GOAL OF THE EXERCISE. Your task is to work out how many lines in the data include the word "обогащает". Reply with the number alone.

[Document structure recognition data]
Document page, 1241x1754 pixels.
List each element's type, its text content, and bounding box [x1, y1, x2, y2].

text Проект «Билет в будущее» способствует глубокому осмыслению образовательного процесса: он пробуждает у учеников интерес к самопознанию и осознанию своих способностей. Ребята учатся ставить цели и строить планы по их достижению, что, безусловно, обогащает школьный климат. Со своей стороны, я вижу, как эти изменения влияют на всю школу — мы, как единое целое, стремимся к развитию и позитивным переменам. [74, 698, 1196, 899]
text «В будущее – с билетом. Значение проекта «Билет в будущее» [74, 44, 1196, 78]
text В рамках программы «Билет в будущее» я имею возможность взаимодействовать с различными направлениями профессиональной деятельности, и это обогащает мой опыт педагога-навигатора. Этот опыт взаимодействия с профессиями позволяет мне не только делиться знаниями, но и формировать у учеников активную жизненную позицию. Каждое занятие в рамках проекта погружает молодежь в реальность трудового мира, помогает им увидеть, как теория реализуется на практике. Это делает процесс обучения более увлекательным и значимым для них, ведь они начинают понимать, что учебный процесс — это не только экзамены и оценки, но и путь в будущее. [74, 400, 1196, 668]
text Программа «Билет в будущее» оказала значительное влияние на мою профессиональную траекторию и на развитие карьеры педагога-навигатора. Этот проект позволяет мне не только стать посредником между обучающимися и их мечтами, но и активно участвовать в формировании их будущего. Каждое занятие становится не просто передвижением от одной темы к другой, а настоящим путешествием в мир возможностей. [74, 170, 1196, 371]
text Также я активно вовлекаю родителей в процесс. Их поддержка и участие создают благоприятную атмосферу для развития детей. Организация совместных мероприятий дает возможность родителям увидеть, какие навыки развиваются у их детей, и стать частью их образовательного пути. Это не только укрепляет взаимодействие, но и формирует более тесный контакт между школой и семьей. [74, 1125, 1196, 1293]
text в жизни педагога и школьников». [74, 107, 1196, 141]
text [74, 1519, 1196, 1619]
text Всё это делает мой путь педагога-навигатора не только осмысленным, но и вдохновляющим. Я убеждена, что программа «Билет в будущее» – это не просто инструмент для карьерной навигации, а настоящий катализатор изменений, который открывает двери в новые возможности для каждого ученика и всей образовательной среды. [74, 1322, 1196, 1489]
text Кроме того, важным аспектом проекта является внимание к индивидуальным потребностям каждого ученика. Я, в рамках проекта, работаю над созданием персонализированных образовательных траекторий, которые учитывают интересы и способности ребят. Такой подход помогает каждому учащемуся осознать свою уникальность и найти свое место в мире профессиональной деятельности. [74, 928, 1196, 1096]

RESPONSE TO THIS EXERCISE. 2